### Instruction
Render the stretch of entries from the start through the line containing "để được cá lớn" as a Markdown table with the columns Row and Text line. Give each line its own row, skip blank lines, and include nothing past that line.

Extracted page text data
====================
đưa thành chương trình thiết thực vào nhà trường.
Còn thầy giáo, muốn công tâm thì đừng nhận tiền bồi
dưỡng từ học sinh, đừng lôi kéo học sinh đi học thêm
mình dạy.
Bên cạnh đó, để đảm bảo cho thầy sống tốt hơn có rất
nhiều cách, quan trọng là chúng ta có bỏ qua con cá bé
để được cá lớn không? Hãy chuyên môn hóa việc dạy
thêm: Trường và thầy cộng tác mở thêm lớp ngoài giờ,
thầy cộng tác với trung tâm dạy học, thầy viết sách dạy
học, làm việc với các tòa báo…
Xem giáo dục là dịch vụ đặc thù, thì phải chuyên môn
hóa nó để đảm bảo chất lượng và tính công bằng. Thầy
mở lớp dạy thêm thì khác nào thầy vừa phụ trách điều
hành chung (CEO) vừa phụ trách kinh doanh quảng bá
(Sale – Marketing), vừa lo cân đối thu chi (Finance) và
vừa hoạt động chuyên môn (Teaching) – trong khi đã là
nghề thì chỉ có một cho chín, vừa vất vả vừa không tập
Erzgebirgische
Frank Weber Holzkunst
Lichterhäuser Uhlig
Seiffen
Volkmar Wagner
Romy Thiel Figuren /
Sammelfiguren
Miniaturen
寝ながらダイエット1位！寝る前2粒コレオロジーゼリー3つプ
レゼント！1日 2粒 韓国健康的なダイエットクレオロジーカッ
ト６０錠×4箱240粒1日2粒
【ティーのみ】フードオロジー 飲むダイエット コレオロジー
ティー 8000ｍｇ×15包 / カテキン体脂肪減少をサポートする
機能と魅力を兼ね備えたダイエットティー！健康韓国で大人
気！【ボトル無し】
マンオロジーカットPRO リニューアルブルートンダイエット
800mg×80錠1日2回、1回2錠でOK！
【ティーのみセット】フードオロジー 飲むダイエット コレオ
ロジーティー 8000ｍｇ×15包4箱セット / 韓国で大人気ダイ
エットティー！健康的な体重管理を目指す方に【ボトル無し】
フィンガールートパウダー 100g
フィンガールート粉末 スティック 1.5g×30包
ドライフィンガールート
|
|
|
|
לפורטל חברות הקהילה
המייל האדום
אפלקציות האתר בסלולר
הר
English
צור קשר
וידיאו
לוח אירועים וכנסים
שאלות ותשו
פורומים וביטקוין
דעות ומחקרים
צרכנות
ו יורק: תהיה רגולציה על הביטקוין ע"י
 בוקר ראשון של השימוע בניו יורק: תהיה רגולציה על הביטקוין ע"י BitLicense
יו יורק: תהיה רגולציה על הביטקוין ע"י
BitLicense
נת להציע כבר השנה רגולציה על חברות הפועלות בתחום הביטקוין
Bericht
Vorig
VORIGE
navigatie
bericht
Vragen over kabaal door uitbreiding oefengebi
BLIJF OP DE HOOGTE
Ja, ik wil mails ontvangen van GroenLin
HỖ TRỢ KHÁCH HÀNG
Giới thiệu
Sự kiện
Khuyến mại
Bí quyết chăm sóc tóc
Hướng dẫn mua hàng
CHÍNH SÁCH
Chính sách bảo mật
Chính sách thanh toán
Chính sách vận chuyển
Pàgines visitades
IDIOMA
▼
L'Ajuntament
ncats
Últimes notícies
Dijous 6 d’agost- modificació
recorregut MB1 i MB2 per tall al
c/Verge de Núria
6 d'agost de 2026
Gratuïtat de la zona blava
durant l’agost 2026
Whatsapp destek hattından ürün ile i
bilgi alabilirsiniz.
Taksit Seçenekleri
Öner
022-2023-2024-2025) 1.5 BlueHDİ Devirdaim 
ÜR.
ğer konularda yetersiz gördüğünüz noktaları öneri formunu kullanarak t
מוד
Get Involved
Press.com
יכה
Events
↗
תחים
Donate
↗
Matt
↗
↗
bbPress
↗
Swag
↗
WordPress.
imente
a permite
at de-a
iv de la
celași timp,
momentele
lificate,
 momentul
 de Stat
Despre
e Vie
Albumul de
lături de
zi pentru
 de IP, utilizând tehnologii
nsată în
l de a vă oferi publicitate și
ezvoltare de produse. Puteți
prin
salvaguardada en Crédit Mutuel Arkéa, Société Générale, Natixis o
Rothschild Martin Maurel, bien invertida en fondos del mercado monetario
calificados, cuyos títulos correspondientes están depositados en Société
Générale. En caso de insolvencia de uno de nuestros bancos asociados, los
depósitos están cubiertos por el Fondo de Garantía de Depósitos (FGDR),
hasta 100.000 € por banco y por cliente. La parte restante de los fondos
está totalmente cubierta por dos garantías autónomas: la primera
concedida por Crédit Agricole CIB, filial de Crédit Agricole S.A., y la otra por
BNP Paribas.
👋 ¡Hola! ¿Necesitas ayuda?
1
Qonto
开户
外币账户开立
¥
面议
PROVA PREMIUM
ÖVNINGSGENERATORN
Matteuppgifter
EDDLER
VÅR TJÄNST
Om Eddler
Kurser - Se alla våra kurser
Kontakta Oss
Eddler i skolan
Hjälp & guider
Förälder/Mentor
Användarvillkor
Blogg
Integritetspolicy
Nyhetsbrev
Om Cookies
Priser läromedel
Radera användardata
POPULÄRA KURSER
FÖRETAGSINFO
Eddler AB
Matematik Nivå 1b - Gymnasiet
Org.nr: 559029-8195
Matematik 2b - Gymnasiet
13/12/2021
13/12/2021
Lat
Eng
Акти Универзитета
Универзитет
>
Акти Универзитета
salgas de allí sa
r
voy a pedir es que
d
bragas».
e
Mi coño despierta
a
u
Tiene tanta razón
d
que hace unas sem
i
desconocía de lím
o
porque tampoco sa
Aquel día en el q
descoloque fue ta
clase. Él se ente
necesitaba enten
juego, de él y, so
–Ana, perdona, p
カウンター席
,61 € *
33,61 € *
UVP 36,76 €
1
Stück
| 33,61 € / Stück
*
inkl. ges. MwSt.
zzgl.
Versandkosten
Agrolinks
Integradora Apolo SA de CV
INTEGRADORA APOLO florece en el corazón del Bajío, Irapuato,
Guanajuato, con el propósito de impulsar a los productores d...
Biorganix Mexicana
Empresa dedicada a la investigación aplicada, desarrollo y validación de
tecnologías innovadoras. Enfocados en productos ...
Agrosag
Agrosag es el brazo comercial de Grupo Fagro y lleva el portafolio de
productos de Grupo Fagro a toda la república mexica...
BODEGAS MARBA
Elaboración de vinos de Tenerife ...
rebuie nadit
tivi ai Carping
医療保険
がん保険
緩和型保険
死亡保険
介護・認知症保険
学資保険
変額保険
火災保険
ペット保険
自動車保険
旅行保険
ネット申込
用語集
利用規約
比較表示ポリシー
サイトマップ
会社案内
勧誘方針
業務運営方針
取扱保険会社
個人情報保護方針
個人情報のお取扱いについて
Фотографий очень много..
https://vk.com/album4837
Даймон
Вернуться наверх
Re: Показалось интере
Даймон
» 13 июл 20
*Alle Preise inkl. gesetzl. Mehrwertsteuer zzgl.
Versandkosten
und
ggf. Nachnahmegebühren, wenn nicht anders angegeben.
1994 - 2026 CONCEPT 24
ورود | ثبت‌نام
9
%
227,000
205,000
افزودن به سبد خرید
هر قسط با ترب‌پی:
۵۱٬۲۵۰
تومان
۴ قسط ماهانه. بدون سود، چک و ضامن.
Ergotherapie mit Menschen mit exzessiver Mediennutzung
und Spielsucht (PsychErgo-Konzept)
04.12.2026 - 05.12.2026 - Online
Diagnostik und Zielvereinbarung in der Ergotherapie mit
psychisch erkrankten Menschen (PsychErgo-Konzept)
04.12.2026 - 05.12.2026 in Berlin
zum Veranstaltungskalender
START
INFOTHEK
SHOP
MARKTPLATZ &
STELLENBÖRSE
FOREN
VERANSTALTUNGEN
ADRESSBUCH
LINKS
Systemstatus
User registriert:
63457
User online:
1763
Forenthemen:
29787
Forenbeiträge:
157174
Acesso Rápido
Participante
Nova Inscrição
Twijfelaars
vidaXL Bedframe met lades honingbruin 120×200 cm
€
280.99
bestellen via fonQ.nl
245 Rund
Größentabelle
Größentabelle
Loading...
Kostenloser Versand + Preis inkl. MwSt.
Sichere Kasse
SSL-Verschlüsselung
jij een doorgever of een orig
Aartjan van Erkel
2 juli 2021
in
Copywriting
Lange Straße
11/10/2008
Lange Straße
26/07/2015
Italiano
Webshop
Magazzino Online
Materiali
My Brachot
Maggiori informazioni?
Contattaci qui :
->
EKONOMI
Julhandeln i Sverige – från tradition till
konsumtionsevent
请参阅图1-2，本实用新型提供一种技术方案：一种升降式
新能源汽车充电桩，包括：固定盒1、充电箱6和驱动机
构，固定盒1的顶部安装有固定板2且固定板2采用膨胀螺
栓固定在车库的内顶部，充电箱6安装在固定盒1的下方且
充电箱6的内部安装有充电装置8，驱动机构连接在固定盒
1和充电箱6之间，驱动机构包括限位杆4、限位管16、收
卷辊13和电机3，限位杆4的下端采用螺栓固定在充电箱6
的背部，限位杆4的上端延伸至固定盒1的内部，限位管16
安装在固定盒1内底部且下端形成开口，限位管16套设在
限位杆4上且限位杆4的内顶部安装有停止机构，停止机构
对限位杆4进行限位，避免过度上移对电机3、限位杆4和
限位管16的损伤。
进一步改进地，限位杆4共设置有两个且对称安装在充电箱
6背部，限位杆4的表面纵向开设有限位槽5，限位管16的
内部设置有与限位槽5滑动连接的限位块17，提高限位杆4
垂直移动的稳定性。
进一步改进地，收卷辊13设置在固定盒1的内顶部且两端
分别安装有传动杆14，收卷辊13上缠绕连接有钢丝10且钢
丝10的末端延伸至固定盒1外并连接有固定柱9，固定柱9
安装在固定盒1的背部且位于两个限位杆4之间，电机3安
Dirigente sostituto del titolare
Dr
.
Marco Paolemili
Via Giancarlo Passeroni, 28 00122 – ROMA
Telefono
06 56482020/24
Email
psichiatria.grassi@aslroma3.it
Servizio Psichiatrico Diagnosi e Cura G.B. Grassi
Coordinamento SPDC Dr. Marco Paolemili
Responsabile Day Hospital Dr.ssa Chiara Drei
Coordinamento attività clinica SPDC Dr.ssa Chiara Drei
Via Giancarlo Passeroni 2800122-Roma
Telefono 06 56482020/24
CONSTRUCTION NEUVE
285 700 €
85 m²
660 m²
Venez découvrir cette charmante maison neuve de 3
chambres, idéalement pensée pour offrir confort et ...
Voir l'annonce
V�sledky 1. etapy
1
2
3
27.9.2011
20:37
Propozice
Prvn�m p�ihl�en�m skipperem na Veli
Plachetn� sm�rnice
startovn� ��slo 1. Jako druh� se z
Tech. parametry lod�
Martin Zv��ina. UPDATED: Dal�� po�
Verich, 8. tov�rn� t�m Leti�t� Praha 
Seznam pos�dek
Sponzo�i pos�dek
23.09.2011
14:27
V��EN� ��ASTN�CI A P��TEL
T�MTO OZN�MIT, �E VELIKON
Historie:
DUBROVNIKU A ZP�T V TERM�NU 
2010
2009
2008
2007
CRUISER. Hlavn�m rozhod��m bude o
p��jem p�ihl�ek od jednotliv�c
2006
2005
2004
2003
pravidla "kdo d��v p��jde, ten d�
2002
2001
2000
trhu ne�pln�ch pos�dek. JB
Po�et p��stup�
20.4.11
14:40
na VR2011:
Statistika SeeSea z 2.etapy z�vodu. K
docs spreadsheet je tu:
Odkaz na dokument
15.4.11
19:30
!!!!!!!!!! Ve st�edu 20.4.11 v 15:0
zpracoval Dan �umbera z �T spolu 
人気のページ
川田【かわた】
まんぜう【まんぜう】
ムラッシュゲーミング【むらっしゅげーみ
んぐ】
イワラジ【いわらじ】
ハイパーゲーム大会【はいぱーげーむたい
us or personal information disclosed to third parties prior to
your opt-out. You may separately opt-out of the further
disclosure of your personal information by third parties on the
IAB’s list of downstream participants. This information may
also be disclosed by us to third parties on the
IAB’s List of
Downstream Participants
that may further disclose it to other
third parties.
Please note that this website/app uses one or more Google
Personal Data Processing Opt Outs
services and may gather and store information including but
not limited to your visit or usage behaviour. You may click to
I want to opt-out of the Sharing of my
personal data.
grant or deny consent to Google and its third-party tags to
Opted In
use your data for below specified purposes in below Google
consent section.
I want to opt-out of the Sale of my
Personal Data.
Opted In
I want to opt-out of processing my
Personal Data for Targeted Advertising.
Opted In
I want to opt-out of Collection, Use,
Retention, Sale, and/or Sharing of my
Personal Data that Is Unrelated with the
====================
### Solution for this task
| Row | Text line |
|---|---|
| 1 | đưa thành chương trình thiết thực vào nhà trường. |
| 2 | Còn thầy giáo, muốn công tâm thì đừng nhận tiền bồi |
| 3 | dưỡng từ học sinh, đừng lôi kéo học sinh đi học thêm |
| 4 | mình dạy. |
| 5 | Bên cạnh đó, để đảm bảo cho thầy sống tốt hơn có rất |
| 6 | nhiều cách, quan trọng là chúng ta có bỏ qua con cá bé |
| 7 | để được cá lớn không? Hãy chuyên môn hóa việc dạy |